Nous atteindrions de cette manière tous les objectifs que nous nous fixons. Ni les fabricants ni les distributeurs ne pourraient augmenter leurs prix au-delà du montant maximal remboursé. Ils devraient s'engager à ne pas augmenter les prix négociés s'ils veulent être remboursés. En outre, les patients ne seraient pas obligés de mettre une partie du prix de leur poche. On éviterait qu'il y ait des rentes de monopole. La concurrence fonctionnerait au niveau du prix sorti d'usine, qui serait négocié individuellement avec les fabricants et les importateurs. On éviterait la tendance à adapter les prix vers le haut, c'est-à-dire vers le montant maximal remboursé. La formation des prix serait totalement transparente et, comme tous les prix administrés depuis l'entrée en vigueur de la nouvelle loi sur les cartels, il s'agit de prix maximaux.

Pour mieux contrôler les prix, on pourrait proposer un système de comparaison des prix avec ceux des mêmes produits à l'étranger, même si ce serait probablement un peu plus difficile à mettre en place que pour les médicaments, parce que beaucoup de moyens et d'appareils médicaux ne sont distribués qu'en Suisse, ou sous des formes différentes en Suisse et à l'étranger. Les prix pourraient être comparés régulièrement. Pour éviter qu'un produit ne soit vendu à des prix différents s'il est remboursé ou non, il faudrait tracer l'exception à l'article 44 alinéa 1 LAMal pour les produits qui seraient totalement remboursés.

On pourrait aussi imaginer un modèle qui consisterait en une amélioration du système du montant maximal remboursé. Dans ce cas, pour qu'un moyen ou appareil médical soit remboursé, on ferait un appel d'offres auprès des fabricants, pour savoir quels sont les produits à disposition, quelle est leur qualité et à quel prix ils sont disponibles. On comparerait les prix, et l'OFSP fixerait alors le montant maximal remboursé dans la tranche inférieure des produits et prix disponibles sur le marché, en tenant évidemment compte des diverses qualités. Tous les produits qui se situeraient au-dessus du prix maximal fixé ne seraient pas remboursés, ceux qui seraient au-dessous devraient respecter leur prix d'usine annoncé et seraient inscrits sur la liste des moyens et appareils. On pourrait ensuite fixer la part de la distribution indépendamment.

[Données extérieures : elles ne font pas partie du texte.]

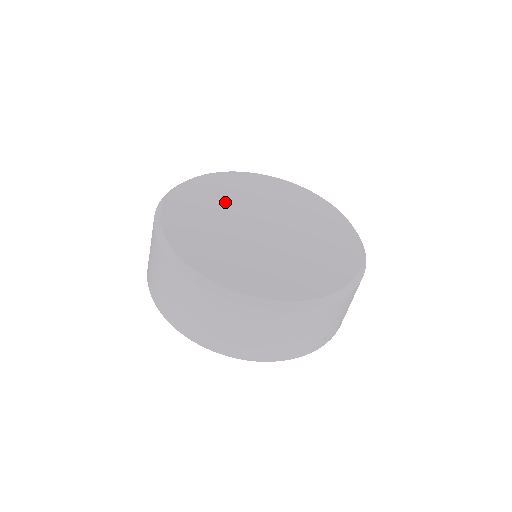
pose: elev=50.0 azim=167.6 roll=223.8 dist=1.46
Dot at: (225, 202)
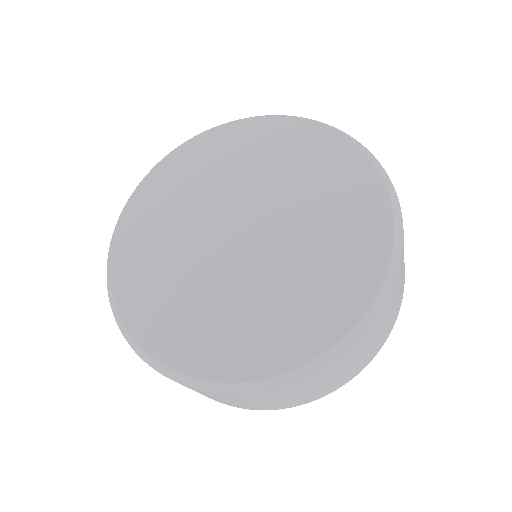
Dot at: (173, 248)
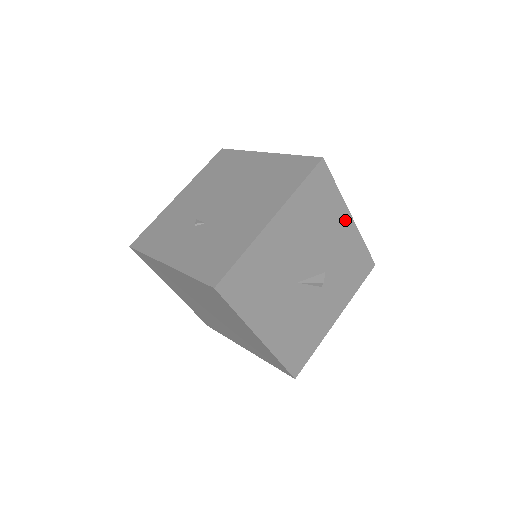
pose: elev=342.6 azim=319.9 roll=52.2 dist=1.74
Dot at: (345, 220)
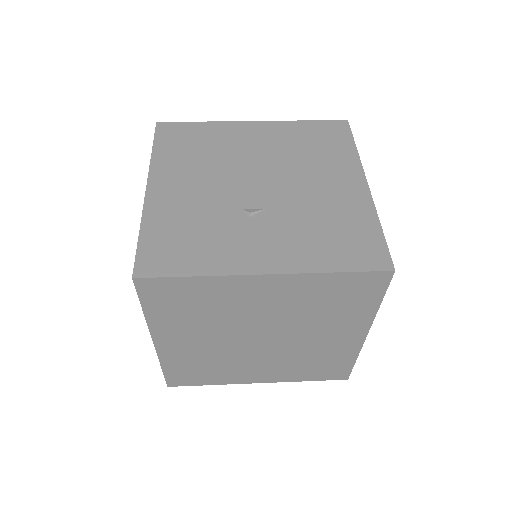
Dot at: occluded
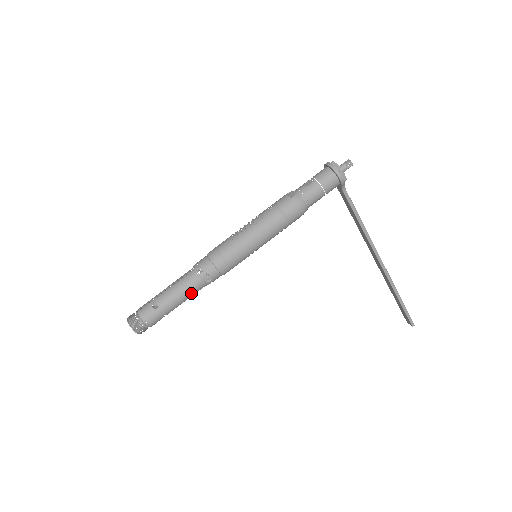
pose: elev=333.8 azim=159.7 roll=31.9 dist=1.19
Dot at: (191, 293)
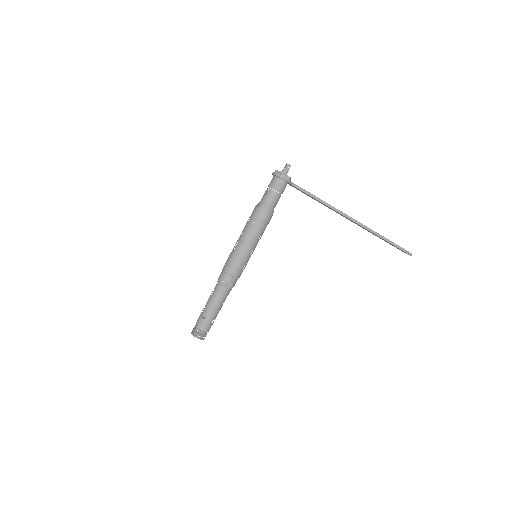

Cela nécessite encore une réflexion approfondie, vu que ces motions sont aujourd'hui transformées en mandats d'examen. Je pense qu'elles peuvent être adoptées. Nous donnons ainsi mandat au Conseil fédéral d'étudier de manière approfondie ces différents modèles et de nous présenter un modèle qui résolve les problèmes que nous avons évoqués et permette de maintenir les prix à un niveau économique pour une qualité donnée.